* _DATA FOR ANALYSIS_
*** Block opens ***

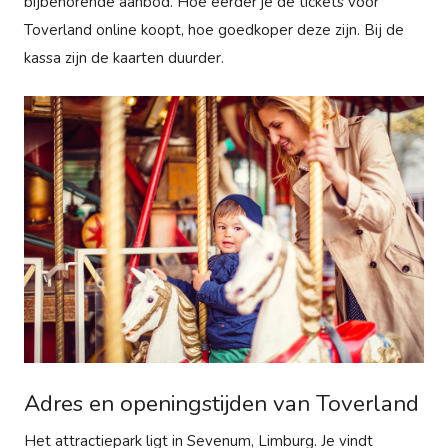
bijbehorende aanbod. Hoe eerder je de tickets voor
Toverland online koopt, hoe goedkoper deze zijn. Bij de
kassa zijn de kaarten duurder.
Adres en openingstijden van Toverland
Het attractiepark ligt in Sevenum, Limburg. Je vindt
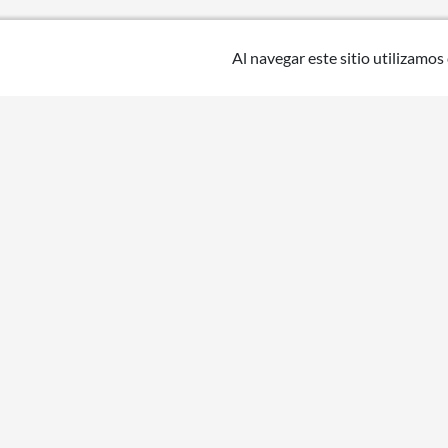
Al navegar este sitio utilizamos
Uruguay
Medio de pa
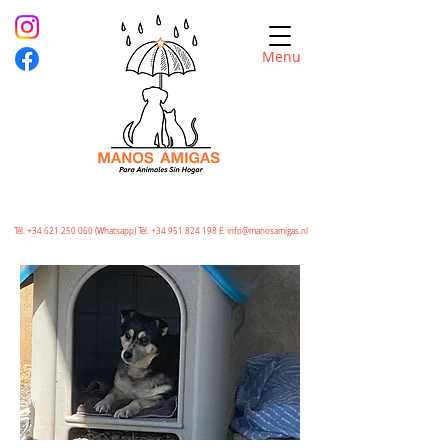
Menu
Tél.
+34 621 250 060
(Whatsapp) Tél.
+34 951 824 198
E.
info@manosamigas.nl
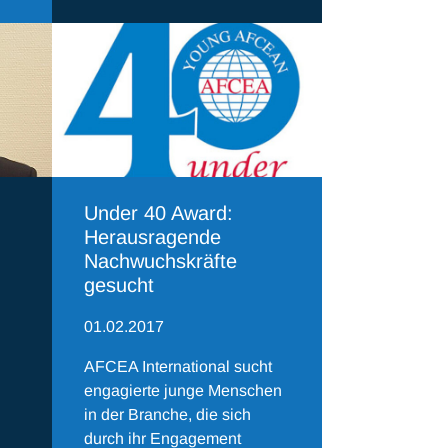
Under 40 Award:
Herausragende
Nachwuchskräfte
gesucht
01.02.2017
AFCEA International sucht
engagierte junge Menschen
in der Branche, die sich
durch ihr Engagement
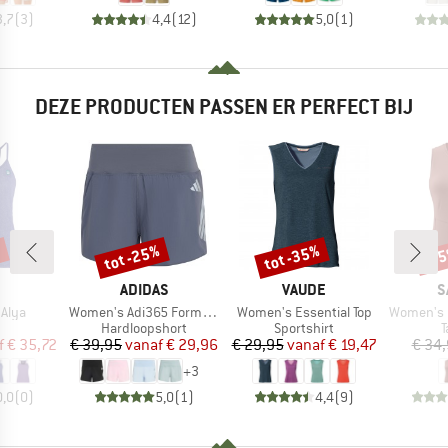
3,7
(
3
)
4,4
(
12
)
5,0
(
1
)
DEZE PRODUCTEN PASSEN ER PERFECT BIJ
%
tot -25%
tot -35%
-3
Korting
Korting
Kort
RK
MERK
MERK
M
ADIDAS
VAUDE
S
Artikel
Artikel
Artikel
Alya
Women's Adi365 Formotion Shorts
Women's Essential Top
Women's Puez
ductgroep
Productgroep
Productgroep
P
Hardloopshort
Sportshirt
T
ijs
rlaagde prijs
Prijs
Verlaagde prijs
Prijs
Verlaagde prijs
f
€ 35,72
€ 39,95
vanaf
€ 29,96
€ 29,95
vanaf
€ 19,47
€ 34
+
3
0,0
(
0
)
5,0
(
1
)
4,4
(
9
)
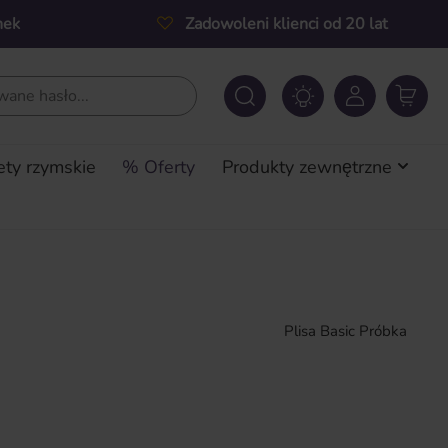
nek
Zadowoleni klienci od 20 lat
ety rzymskie
% Oferty
Produkty zewnętrzne
Plisa Basic Próbka
a:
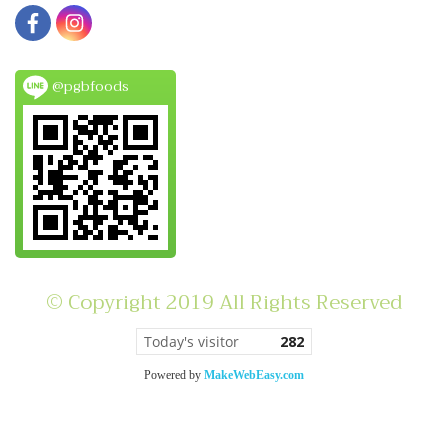
@pgbfoods
© Copyright 2019 All Rights Reserved
Today's visitor
282
Powered by
MakeWebEasy.com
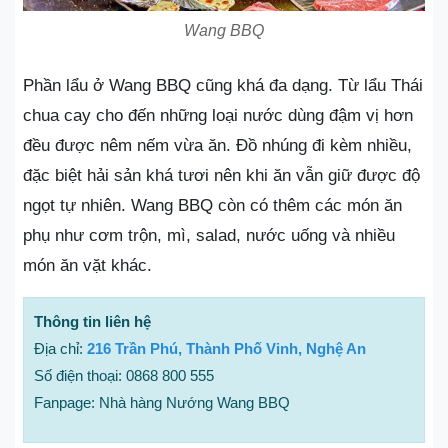
Wang BBQ
Phần lẩu ở Wang BBQ cũng khá đa dạng. Từ lẩu Thái
chua cay cho đến những loại nước dùng đậm vị hơn
đều được nêm nếm vừa ăn. Đồ nhúng đi kèm nhiều,
đặc biệt hải sản khá tươi nên khi ăn vẫn giữ được độ
ngọt tự nhiên. Wang BBQ còn có thêm các món ăn
phụ như cơm trộn, mì, salad, nước uống và nhiều
món ăn vặt khác.
Thông tin liên hệ
Địa chỉ:
216 Trần Phú, Thành Phố Vinh, Nghệ An
Số điện thoại: 0868 800 555
Fanpage: Nhà hàng Nướng Wang BBQ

*** Block closes ***

* _PROBLEM DETAILS_
Write down exactly what the lines above say, from the line holding "Women's Puez" through the line holding "Zadowoleni klienci od 20 lat", and nothing more. Do not copy the pictures.

* _TASK ANSWER_
Women's Puez
ductgroep
Productgroep
Productgroep
P
Hardloopshort
Sportshirt
T
ijs
rlaagde prijs
Prijs
Verlaagde prijs
Prijs
Verlaagde prijs
f
€ 35,72
€ 39,95
vanaf
€ 29,96
€ 29,95
vanaf
€ 19,47
€ 34
+
3
0,0
(
0
)
5,0
(
1
)
4,4
(
9
)
nek
Zadowoleni klienci od 20 lat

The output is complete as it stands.